→ Work to be completed: Restate all the entries exactly as they appear, apart from the pictures.

[Collected data]
□ □ □ □ □ □ □

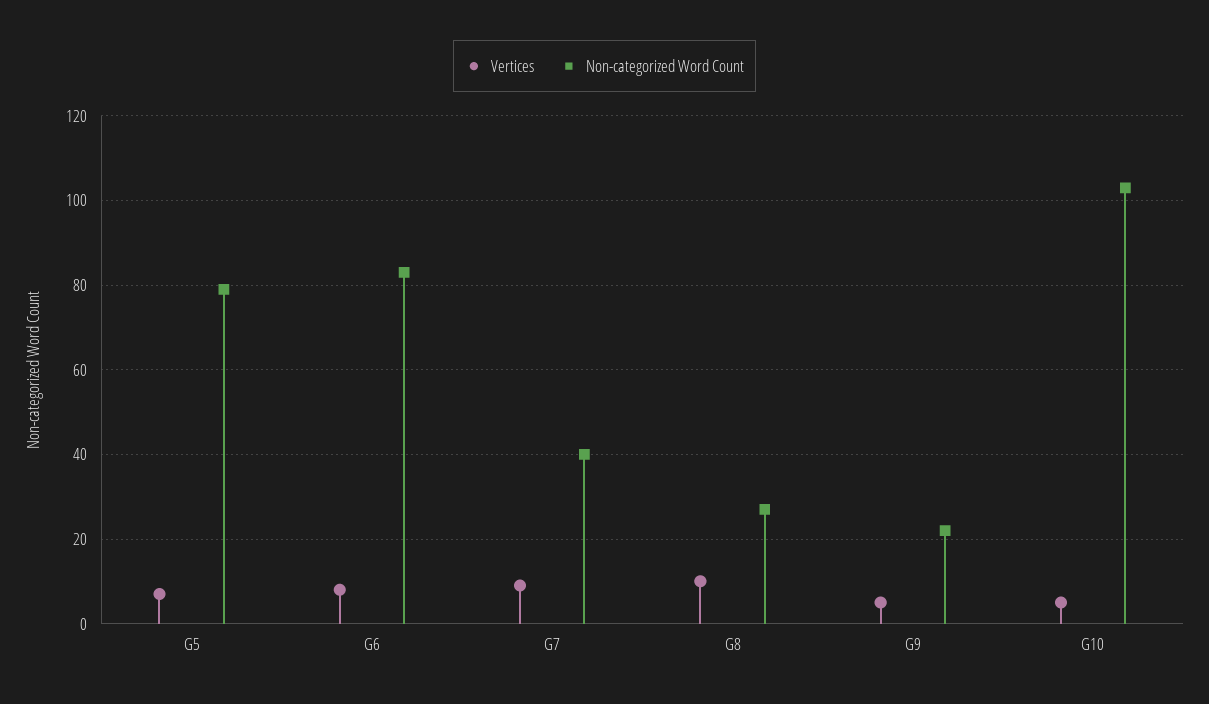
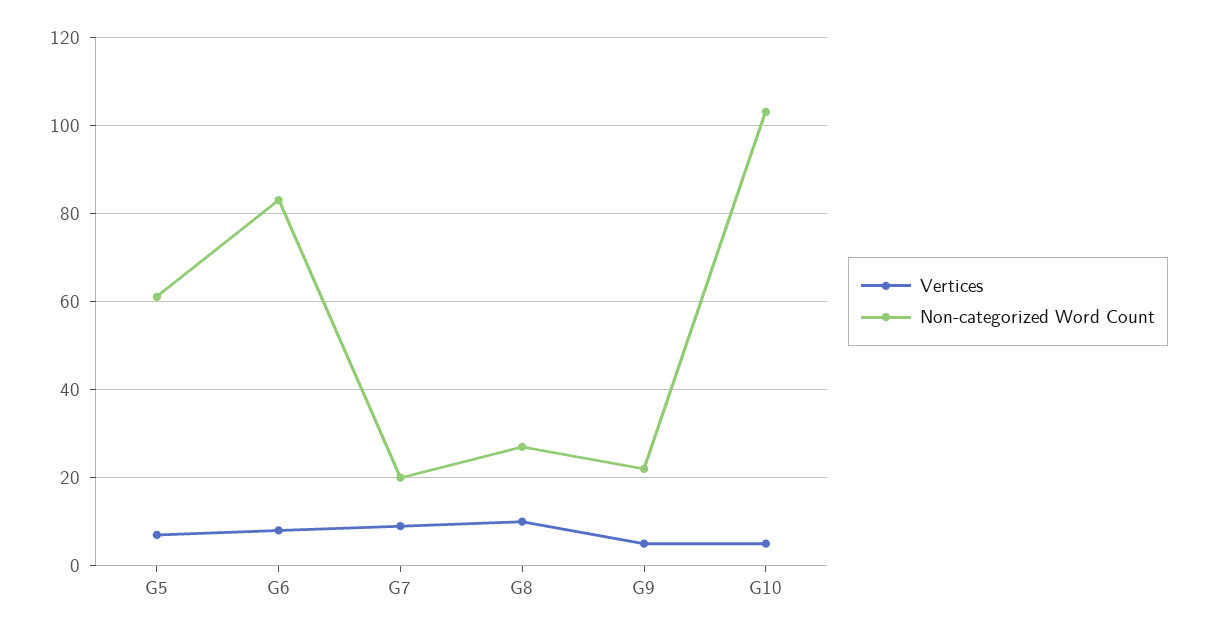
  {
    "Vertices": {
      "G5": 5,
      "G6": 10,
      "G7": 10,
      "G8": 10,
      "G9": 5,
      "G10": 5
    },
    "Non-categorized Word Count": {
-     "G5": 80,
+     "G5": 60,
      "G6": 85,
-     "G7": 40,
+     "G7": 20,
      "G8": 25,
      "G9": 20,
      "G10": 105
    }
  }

□ □ □ □ □ □ □

→ Task solution:
  {
    "Vertices": {
      "G5": 5,
      "G6": 10,
      "G7": 10,
      "G8": 10,
      "G9": 5,
      "G10": 5
    },
    "Non-categorized Word Count": {
-     "G5": 80,
+     "G5": 60,
      "G6": 85,
-     "G7": 40,
+     "G7": 20,
      "G8": 25,
      "G9": 20,
      "G10": 105
    }
  }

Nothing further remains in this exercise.